TEXTE FOURNI —
┄┄┄┄┄┄┄┄┄┄

Jouer à se faire peur pour de mauvaises raisons
Donald Trump a le droit à sa seconde cérémonie d’investiture, sous les vivats des représentants du capitalisme américain, Musk et Zuckerberg en tête, ainsi que des franges les plus réactionnaires et excitées de la société étasunienne (les fameux « Maga »). Intrigante coalition des transhumanistes de la « Tech », longtemps pro-démocrates, et des minorités conservatrices. À écouter ou lire les commentateurs étrangers, tout va être bouleversé par ce mariage que l’on croyait improbable de la carpe et du lapin : l’économie, la politique, la société, le futur plus généralement, sont définitivement obérés par la grande catastrophe du 5 novembre 2024. Nous allons tout droit vers un putsch fasciste version assaut du Capitole le retour…
Une élection moins triomphale qu’il n’y paraît
Certains psychiatres viennent au chevet de la politique étasunienne : qu’est-ce qui peut bien fasciner chez les Américains – entendu : tous les Américains – un sale type comme Donald Trump ? Serait-ce là un énième épisode de la psychologie des foules subjuguées par un démagogue sans scrupules ?

┄┄┄┄┄┄┄┄┄┄

DONNÉES —

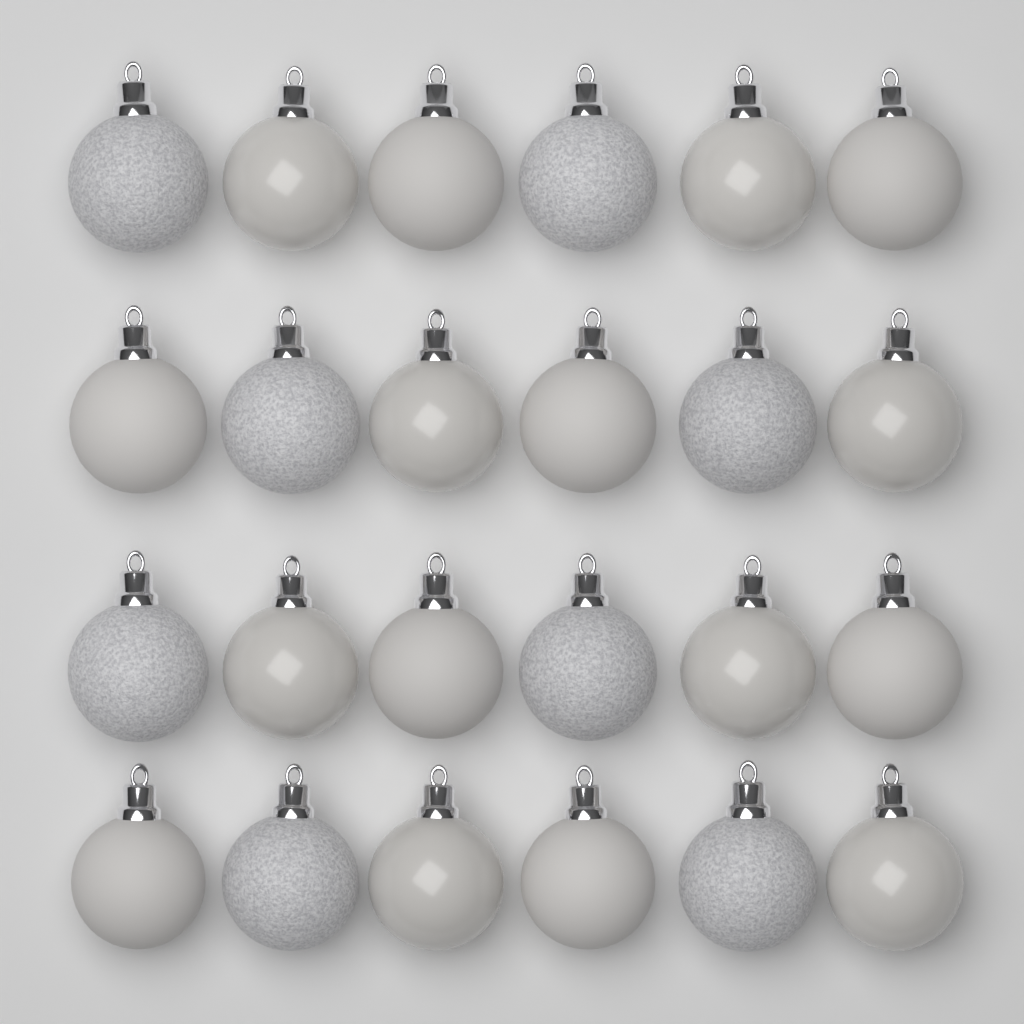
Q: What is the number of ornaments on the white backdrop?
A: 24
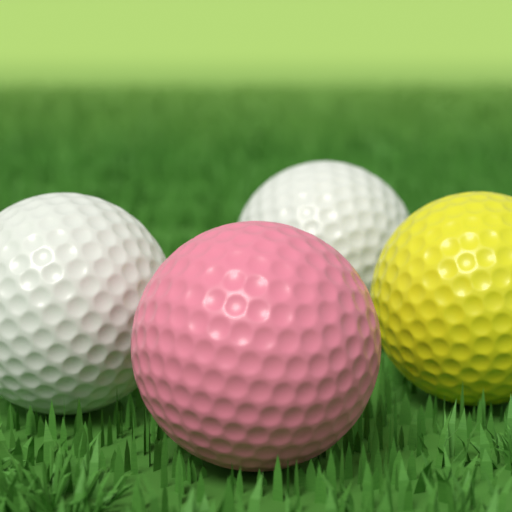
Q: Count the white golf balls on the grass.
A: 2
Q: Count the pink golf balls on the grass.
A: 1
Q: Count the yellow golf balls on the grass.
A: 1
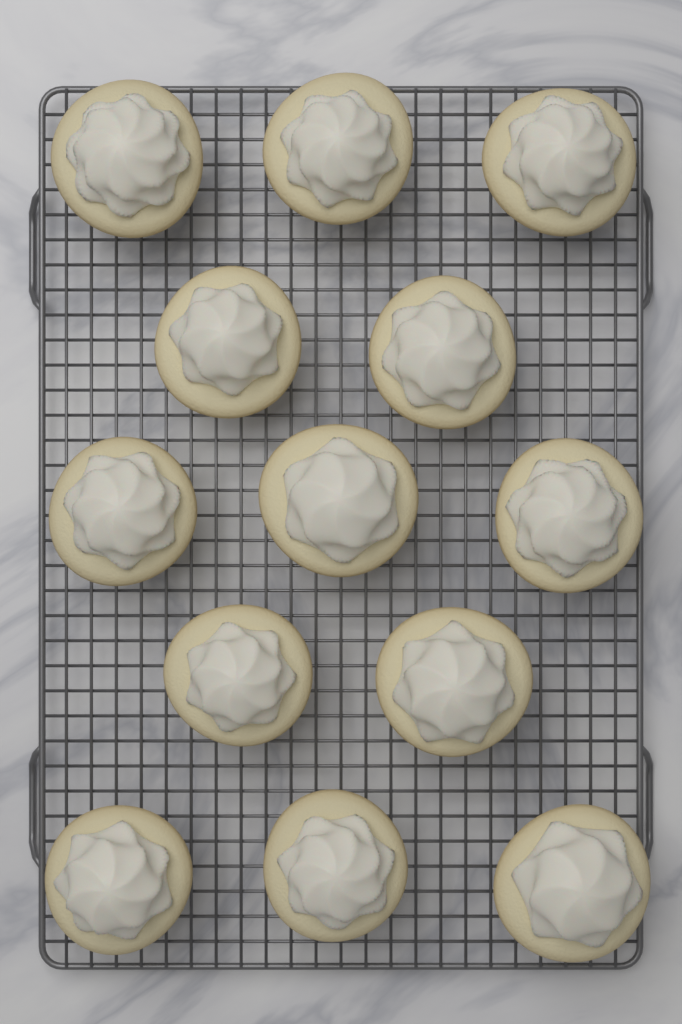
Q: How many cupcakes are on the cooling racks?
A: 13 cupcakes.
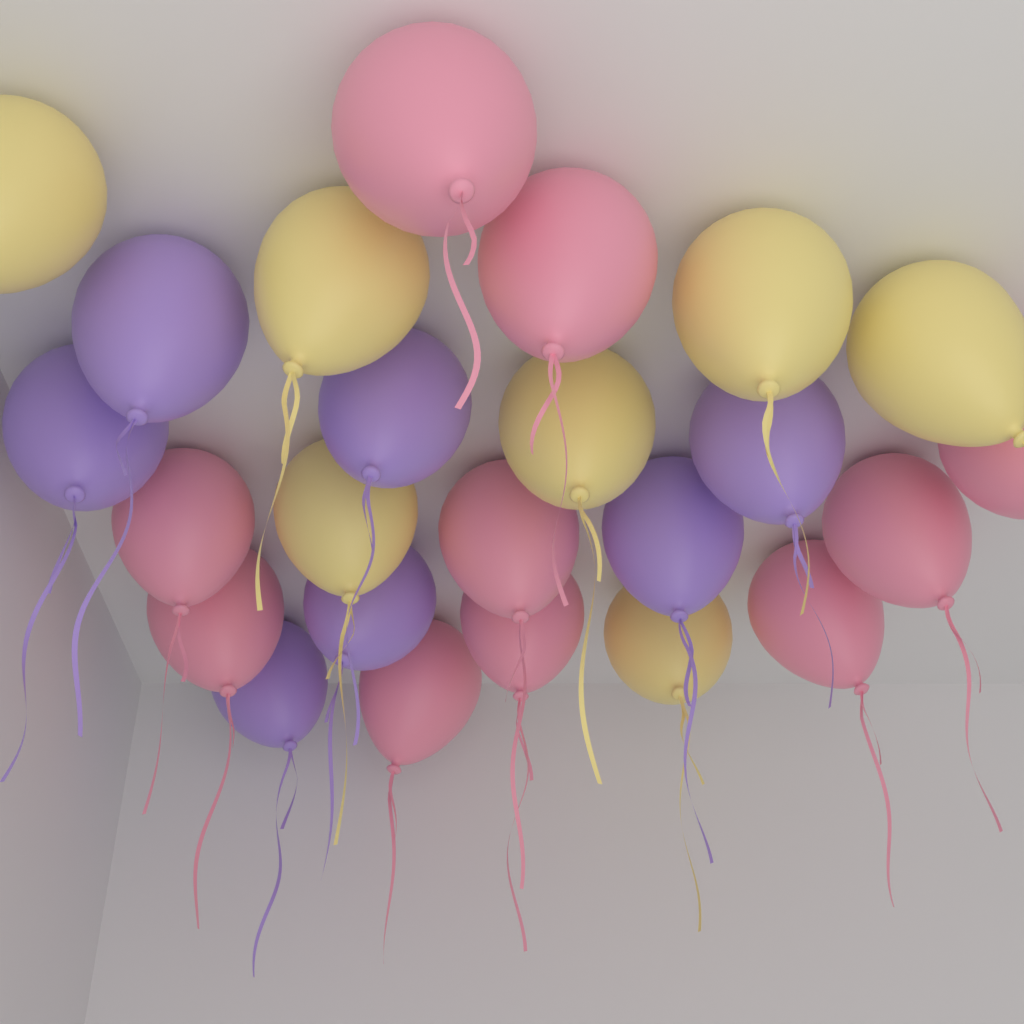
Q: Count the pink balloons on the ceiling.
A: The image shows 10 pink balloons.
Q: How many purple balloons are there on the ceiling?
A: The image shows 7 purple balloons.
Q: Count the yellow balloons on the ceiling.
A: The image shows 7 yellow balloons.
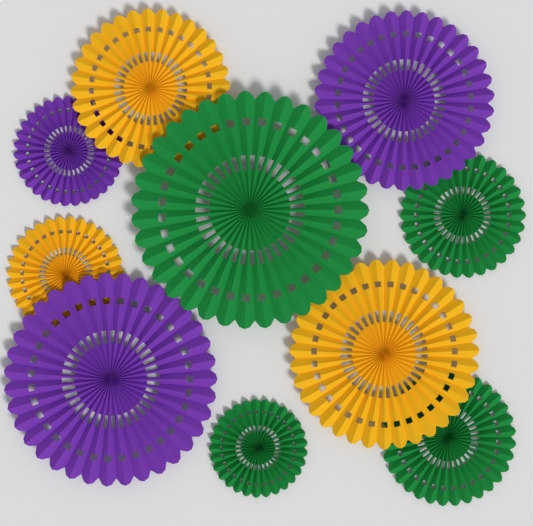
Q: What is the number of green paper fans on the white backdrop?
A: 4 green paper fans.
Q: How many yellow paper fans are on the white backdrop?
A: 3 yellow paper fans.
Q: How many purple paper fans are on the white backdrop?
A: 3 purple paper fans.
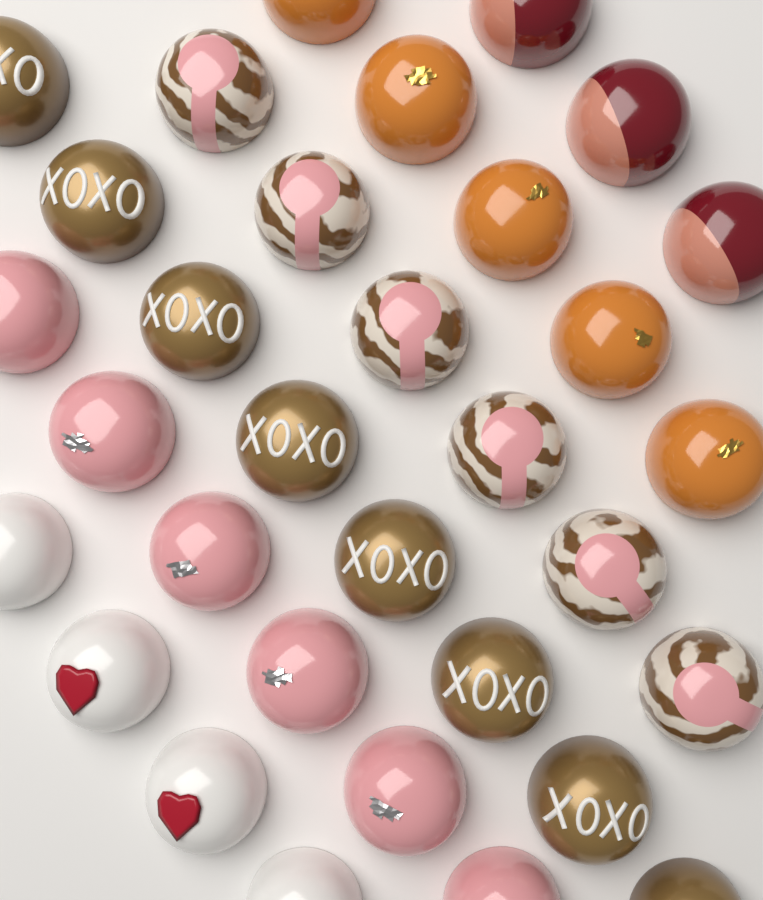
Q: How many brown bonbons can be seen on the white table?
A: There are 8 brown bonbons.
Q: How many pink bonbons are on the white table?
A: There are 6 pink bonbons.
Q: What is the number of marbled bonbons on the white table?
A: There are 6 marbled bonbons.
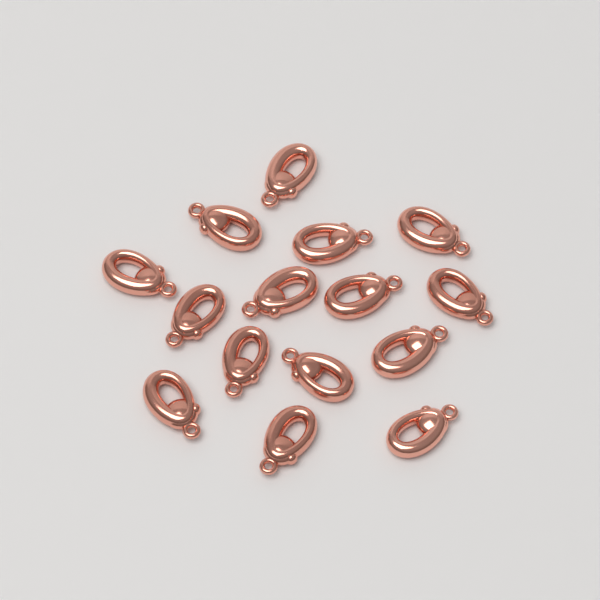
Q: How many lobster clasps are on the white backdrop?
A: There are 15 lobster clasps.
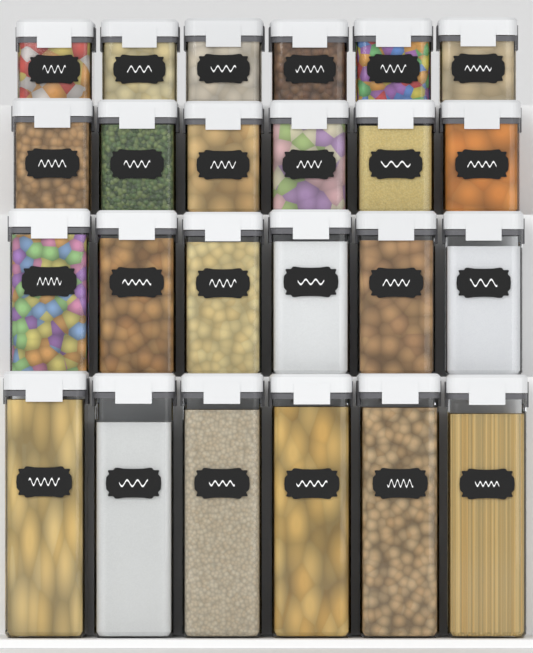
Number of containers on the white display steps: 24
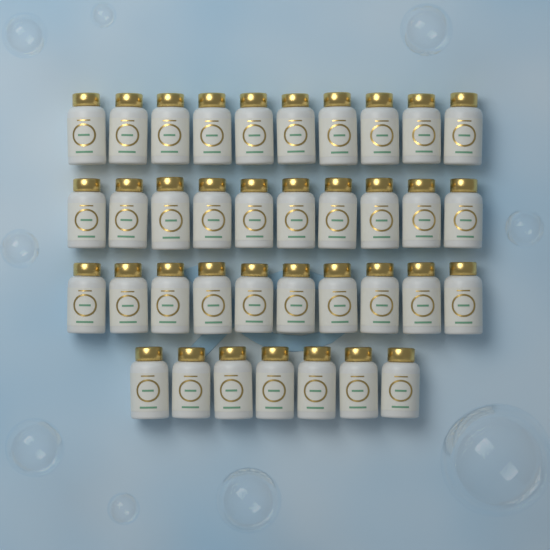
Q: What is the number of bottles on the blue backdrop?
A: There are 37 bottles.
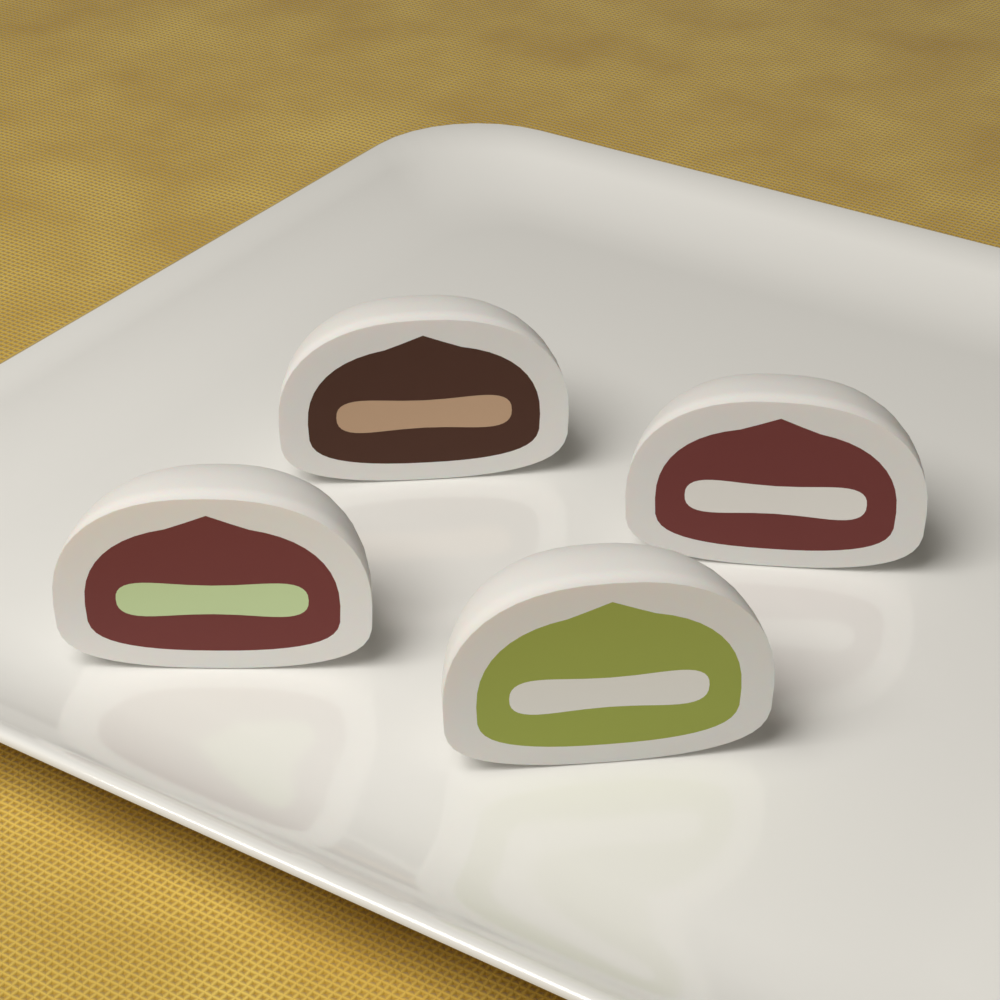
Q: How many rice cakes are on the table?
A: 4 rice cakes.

┄┄┄┄┄┄┄┄┄┄

CONSIGNE 1 — Dans le texte sur l'investiture de Donald Trump, résumez sous forme de liste le paragraphe qui commence par « Donald Trump a le droit » en conservant ses faits essentiels.
CONSIGNE 2 — Poursuivez le texte sur l'investiture de Donald Trump après sa dernière phrase.

RÉPONSE 1 —
- Donald Trump a droit à une seconde cérémonie d'investiture.
- Il est acclamé par des représentants du capitalisme américain, Musk et Zuckerberg en tête, et par les franges les plus réactionnaires de la société étasunienne, les « Maga ».
- Cette coalition réunit les transhumanistes de la « Tech », longtemps pro-démocrates, et des minorités conservatrices.
- D'après les commentateurs étrangers, cette alliance jugée improbable va tout bouleverser : l'économie, la politique, la société et l'avenir seraient compromis par l'élection du 5 novembre 2024.
- On annonce même un putsch fasciste, sur le modèle de l'assaut du Capitole.

RÉPONSE 2 —
Commençons par dégonfler la baudruche psychologisante pour aller vers la réalité « matérielle », diraient les marxistes. Non, les Américains n’ont pas voté unanimement pour un fasciste. Trump a remporté 31 % des suffrages des inscrits, catégorie qui ne prend pas en compte les non ou mal-inscrits sur les listes électorales, lesquels sont, parions-le, légion. Une approximation nous amènerait à ce constat : environ les trois quarts du corps électoral américain potentiel n’ont PAS voté Trump, soit qu’ils ne sont pas inscrits, soit qu’ils se sont abstenus (37 % des inscrits), soit qu’ils ont voté Harris (75 millions contre 77 environ pour Trump). De plus si l’on suit la sociologie électorale, beaucoup ont voté Trump non pour Trump, mais parce qu’il était le candidat du parti Républicain, marque politique déposée depuis 200 ans.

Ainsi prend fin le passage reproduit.